* begin Excerpt *

Hello everyone,
I want to know whether there is quick way to find whether an XML document is correctly encoded in UTF-8 and does not contains any characters which is not allowed in XML UTF-8 encoding.
<?xml version="1.0" encoding="utf-8"?>
thanks in advance, George
EDIT1: here is the content of my XML file, in both text form and in binary form.
http://tinypic.com/view.php?pic=2r2akvr&s=5
I have tried to use tools like xmlstarlet to check, the result is correct (invalid because of out of range of UTF-8), but the error message is not correct, because in my posted link above, there is no char whose value is 0xDFDD. Any ideas?
BTW: I can send the XML file to anyone, but I did not find a way to upload the file as attachment here. If anyone needs this file for analysis, please feel free to let me know.

* end Excerpt *
* begin Record set *

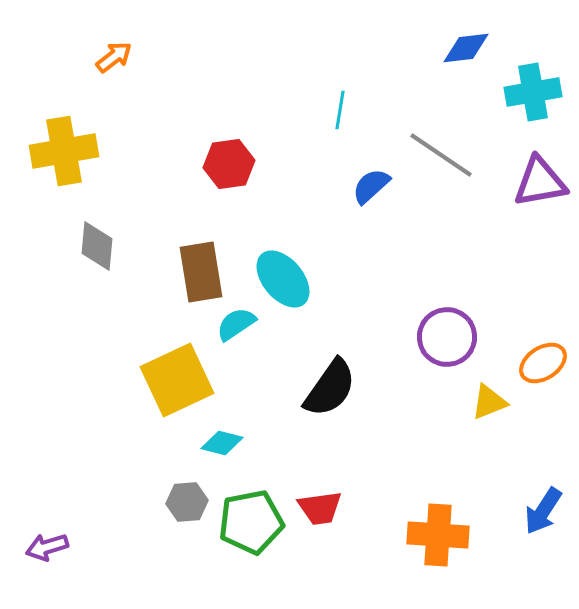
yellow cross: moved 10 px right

* end Record set *
* begin Record set *

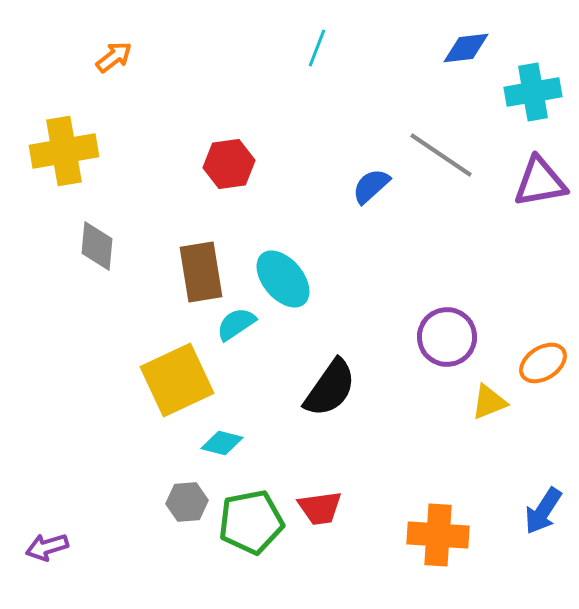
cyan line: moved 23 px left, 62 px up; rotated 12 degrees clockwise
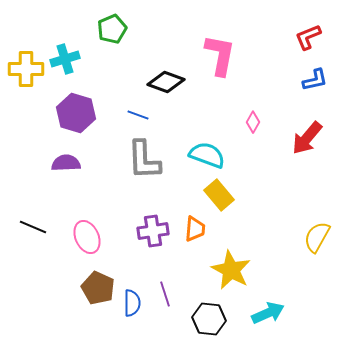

* end Record set *

* _Set problem A_
In the forum post on UTF-8 in XML, translate the sentence "If anyone needs this file for analysis, please feel free to let me know." into Spanish.
* _Set problem B_
Resume the forum post on UTF-8 in XML after its final sentence and write what comes next.
The items play no part in the work requested here.

* _Result A_
Si alguien necesita este archivo para analizarlo, no dude en hacérmelo saber.

* _Result B_
D:\xmlstarlet-1.0.1-win32\xmlstarlet-1.0.1>xml val a.xml
a.xml:2: parser error : Char 0xDFDD out of allowed range
<URL>student=1砜濏磦</URL>
^
a.xml:2: parser error : Char 0xDFDD out of allowed range
<URL>student=1砜濏磦</URL>
^
a.xml:2: parser error : internal error
<URL>student=1砜濏磦</URL>
^
a.xml:2: parser error : Extra content at the end of the document
<URL>student=1砜濏磦</URL>
^
a.xml - invalid
EDIT2: I have used the tool libxml to check the validation of XML file as well, but met with an error when start this tool. Here is a screen snapshot. Any ideas?
http://tinypic.com/view.php?pic=2ildjpe&s=5
OS is Windows Server 2003 x64.